Trump’s infatuation with Russia’s strongman really goes back to the early days of his campaign, when America’s myopic political pundits and late night TV comics tag-teamed to depict Trump as a national punchline. Putin offered a few words of praise for the maligned multibillionaire who had shown an interest in doing business in Russia. Trump insists Putin called him “brilliant” and a “genius” — as when he told NBC’s Matt Lauer: “Well, I think when he calls me brilliant, I’ll take the compliment, OK?”

Actually, Putin didn’t say that. As PolitiFact, the Pulitzer Prize-winning purveyors of truth in the murky world of politics, noted: Putin used the Russian word “yarkii,” which means “bright” or “brilliant” — as a synonym for “vivid” as it pertains to being colorful; but in Russian it doesn’t also translate as a synonym for “intelligent.” But Trump doesn’t want to hear any of that.

In August, former acting director of the CIA, Michael Morell, an independent professional who served Republican and Democratic presidents, took the unusual position of publicly endorsing Clinton, with whom he served during many global crises, for president. In a New York Times op-ed article, Morell deplored the fact that Trump was “ignoring that he has killed and jailed journalists and political opponents, has invaded two of his neighbors and is driving his economy to ruin.” He added:

“In the intelligence business, we would say that Mr. Putin had recruited Mr. Trump as an unwitting agent of the Russian Federation.”
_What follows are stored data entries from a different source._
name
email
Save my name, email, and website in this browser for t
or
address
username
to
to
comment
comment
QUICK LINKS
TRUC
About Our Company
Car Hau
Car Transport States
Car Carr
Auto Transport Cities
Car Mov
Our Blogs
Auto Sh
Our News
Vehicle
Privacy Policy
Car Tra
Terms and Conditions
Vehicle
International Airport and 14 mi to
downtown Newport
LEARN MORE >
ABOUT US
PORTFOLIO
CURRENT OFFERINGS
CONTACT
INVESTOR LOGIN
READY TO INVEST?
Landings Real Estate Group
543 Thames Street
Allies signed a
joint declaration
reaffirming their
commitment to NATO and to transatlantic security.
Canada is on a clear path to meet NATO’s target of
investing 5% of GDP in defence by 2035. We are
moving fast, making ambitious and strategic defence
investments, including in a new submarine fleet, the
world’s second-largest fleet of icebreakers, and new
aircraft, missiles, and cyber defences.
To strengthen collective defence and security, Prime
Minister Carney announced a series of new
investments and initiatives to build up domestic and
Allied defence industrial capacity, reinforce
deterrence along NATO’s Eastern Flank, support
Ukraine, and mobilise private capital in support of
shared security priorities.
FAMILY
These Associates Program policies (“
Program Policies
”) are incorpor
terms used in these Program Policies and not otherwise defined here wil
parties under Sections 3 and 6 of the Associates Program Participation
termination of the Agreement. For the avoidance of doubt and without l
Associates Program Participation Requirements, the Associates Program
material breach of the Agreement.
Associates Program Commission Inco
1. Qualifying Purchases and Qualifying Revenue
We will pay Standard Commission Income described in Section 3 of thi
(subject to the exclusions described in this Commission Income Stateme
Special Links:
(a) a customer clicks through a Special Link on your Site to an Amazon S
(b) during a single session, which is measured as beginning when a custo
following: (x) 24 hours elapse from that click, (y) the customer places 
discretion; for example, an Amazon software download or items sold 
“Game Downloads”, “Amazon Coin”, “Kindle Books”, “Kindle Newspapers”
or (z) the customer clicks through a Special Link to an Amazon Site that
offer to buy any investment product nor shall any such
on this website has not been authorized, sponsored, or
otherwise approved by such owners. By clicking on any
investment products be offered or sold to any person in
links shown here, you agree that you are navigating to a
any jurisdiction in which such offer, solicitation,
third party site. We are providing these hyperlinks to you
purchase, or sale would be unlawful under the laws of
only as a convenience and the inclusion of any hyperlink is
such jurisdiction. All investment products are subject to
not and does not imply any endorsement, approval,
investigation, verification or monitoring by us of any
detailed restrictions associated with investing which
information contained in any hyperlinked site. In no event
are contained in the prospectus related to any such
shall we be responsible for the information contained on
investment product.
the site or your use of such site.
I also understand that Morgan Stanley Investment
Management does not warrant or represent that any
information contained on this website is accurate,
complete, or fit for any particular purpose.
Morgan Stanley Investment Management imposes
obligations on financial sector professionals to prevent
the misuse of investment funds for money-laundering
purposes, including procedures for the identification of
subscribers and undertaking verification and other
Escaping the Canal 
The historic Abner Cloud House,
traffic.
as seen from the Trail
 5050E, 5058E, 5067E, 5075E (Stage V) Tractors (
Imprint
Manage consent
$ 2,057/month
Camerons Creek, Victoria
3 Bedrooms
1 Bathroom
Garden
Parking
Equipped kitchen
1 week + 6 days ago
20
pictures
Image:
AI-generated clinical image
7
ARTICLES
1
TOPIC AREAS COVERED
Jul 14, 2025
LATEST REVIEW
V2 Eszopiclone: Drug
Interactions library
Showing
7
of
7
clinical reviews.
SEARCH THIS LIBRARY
In the news business, we would now expect to hear every prominent patriotic Republican leader announcing their love of their country means they cannot — and will not — vote for Trump for president.

Instead, in the final days of Campaign 2016, America’s beyond-politics patriots remain tormented by the unrelenting sound of Official Republican silence.

By Martin Schram

Martin Schram, an op-ed columnist for Tribune News Service, is a veteran Washington journalist, author and TV documentary executive. -- Ed.